I asked the same question ans was told that the computer generates then which I do not believe then miraculously the thread disappeared.


----------



## SerenavanderWoodsen (Apr 13, 2009)

msdevo said:


> I asked the same question ans was told that the computer generates then which I do not believe then miraculously the thread disappeared.


 what in the  ,,thats very oddddddd, well obviously the computer does not generate them and its obvious that some people can leave tags,, just wanna know how it works??


----------



## FlowerHair (Apr 13, 2009)

No one has the permission to create tags, only to edit them as far as I understand. What some posters do, is try to find an old tag that is appropriate for the thread and add it. Those old tags come from the time when we were able to create new tags. 

So you're not alone, no one can create new tags... 

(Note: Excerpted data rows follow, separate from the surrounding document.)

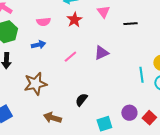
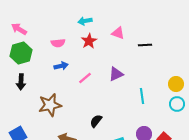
pink triangle: (103, 12) -> (118, 33), turned -32
blue arrow: (38, 45) -> (61, 66), moved
cyan line: (141, 75) -> (142, 96), moved

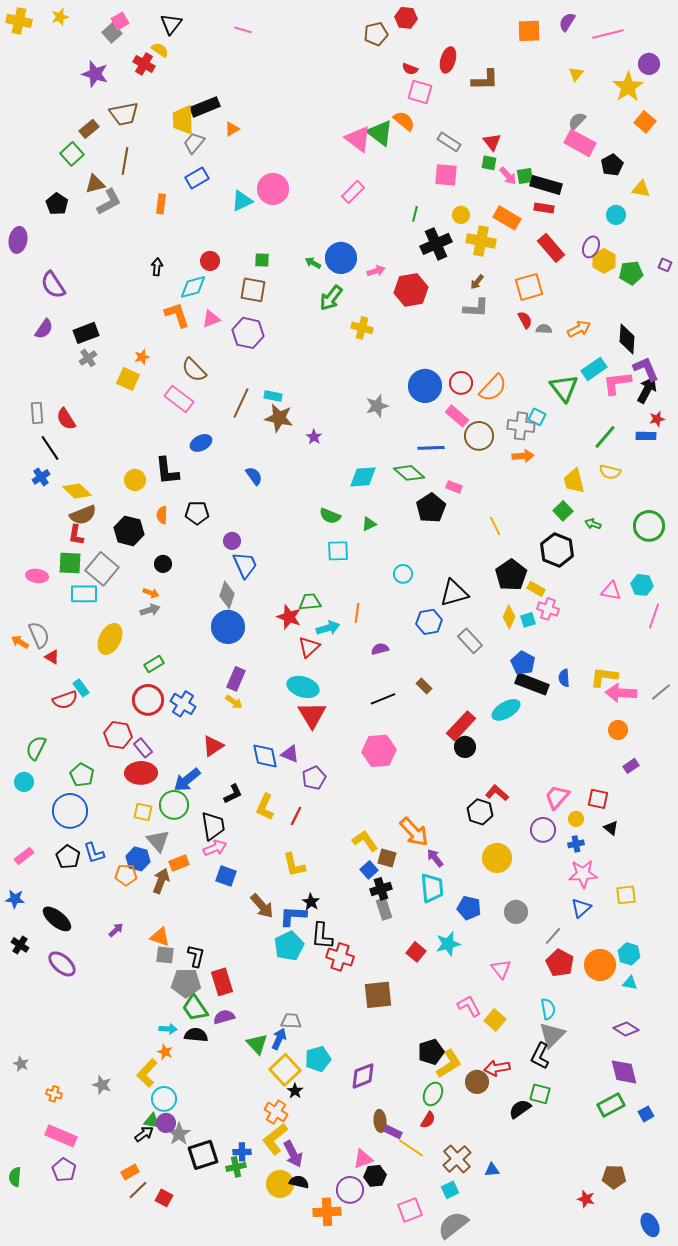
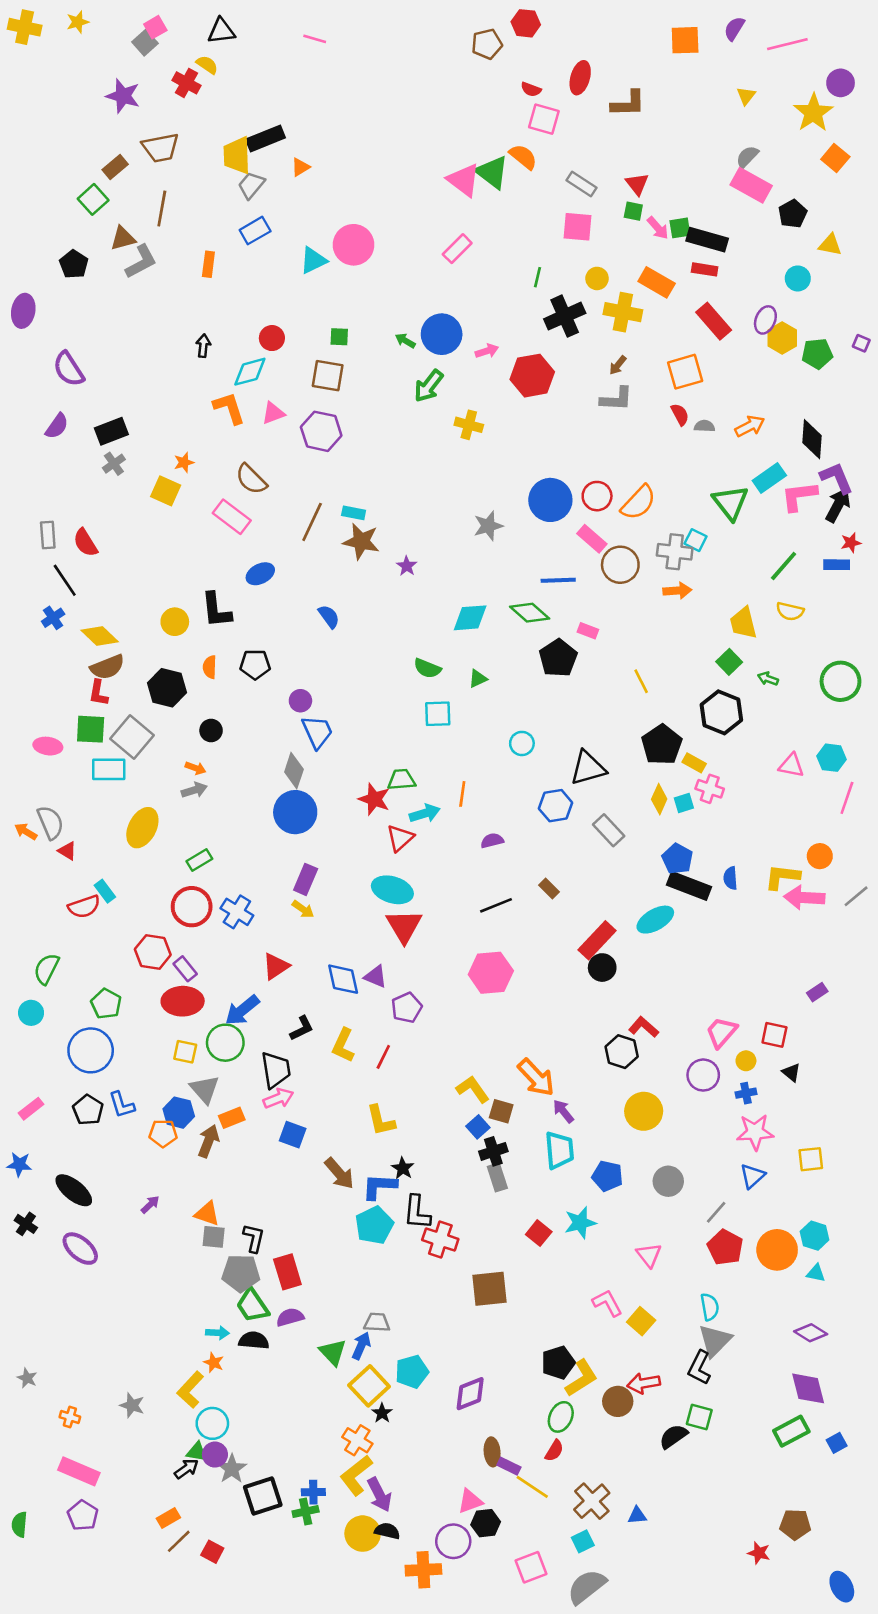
black triangle: (171, 24) -> (221, 31), turned 45
orange circle: (618, 730) -> (820, 856), moved

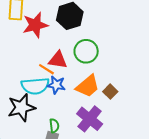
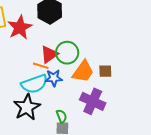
green circle: (86, 51) -> (67, 53), moved
red triangle: (58, 60) -> (49, 54), turned -30
brown square: (110, 92) -> (105, 71), turned -32

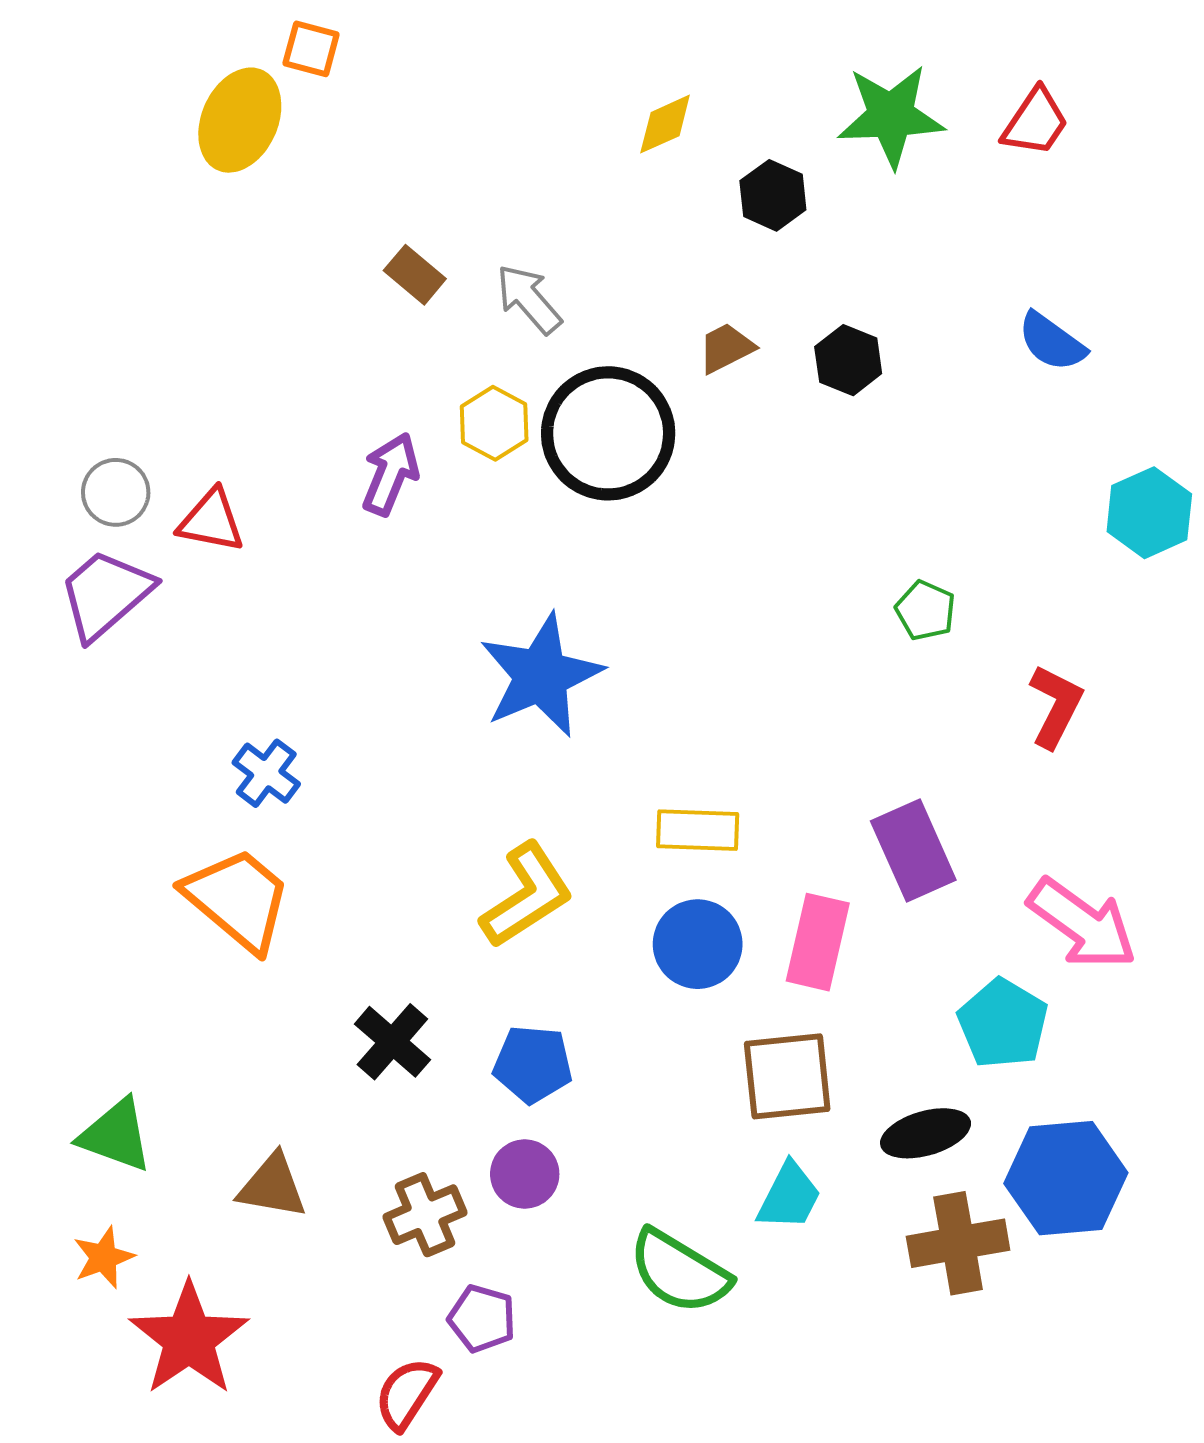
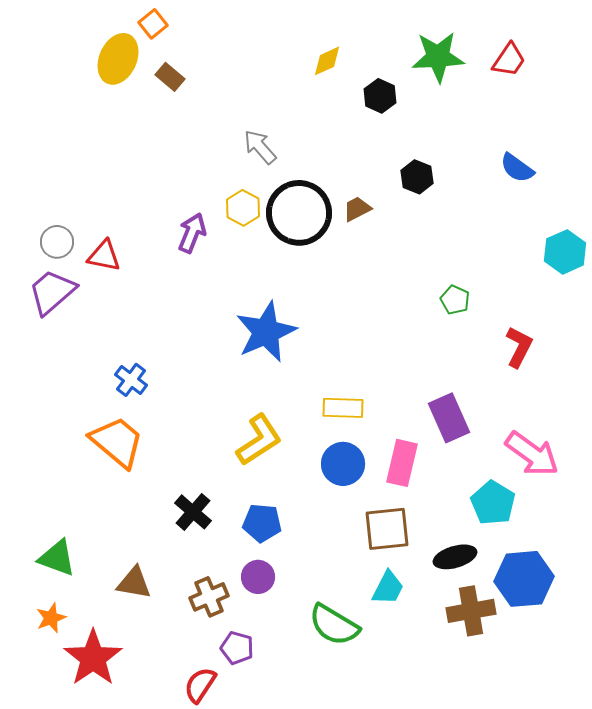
orange square: (311, 49) -> (153, 24), turned 36
brown rectangle: (415, 275) -> (170, 77), moved
brown trapezoid: (726, 348) -> (357, 209), moved

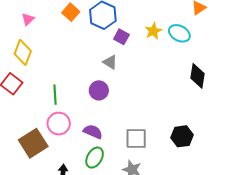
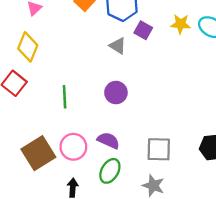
yellow star: (153, 31) -> (181, 24), turned 30
gray triangle: (110, 62) -> (118, 46), moved
pink circle: (59, 124) -> (73, 147), moved

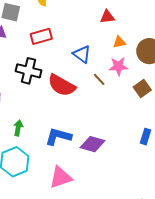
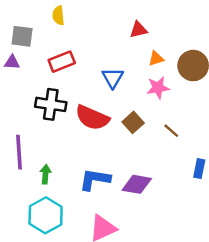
blue triangle: (82, 54) -> (113, 78), turned 30
brown line: (99, 79) -> (171, 131), moved
brown square: (142, 88) -> (133, 122), moved

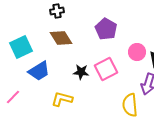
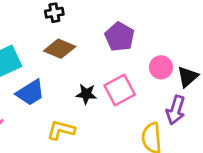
brown diamond: (61, 38) -> (60, 49), turned -35

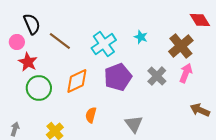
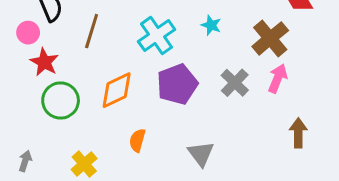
brown line: (60, 41) -> (92, 31), turned 70
brown arrow: (200, 110) -> (298, 133), turned 66

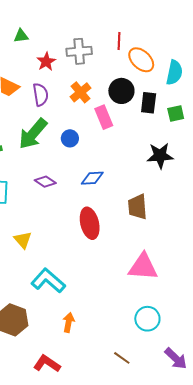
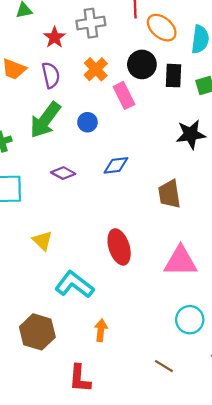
red ellipse: (90, 223) -> (119, 247), moved
red L-shape: (47, 364) -> (80, 379), turned -116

That's why you see the "jesus joe get shovel" tag all the time  

When you click on a tag you'll get a list of all the threads with that tag.


----------



## SerenavanderWoodsen (Apr 14, 2009)

FlowerHair said:


> No one has the permission to create tags, only to edit them as far as I understand. What some posters do, is try to find an old tag that is appropriate for the thread and add it. Those old tags come from the time when we were able to create new tags.
> 
> So you're not alone, no one can create new tags...
> 
> ...


 Ohhhh I see, thank you so much,  , that whole thing had me


----------



## dlewis (Apr 14, 2009)

FlowerHair said:


> No one has the permission to create tags, only to edit them as far as I understand. What some posters do, is try to find an old tag that is appropriate for the thread and add it. Those old tags come from the time when we were able to create new tags.
> 
> So you're not alone, no one can create new tags...
> 
> ...



I didn't know that. ummmm


----------



## JustKiya (Apr 14, 2009)

I think you can 'create' a new tag by using the word in the title of the thread - all the words in the title get automatically added as a tag, and then you can reuse that tag on other threads. 

I *think* - I've never actually tried that.


----------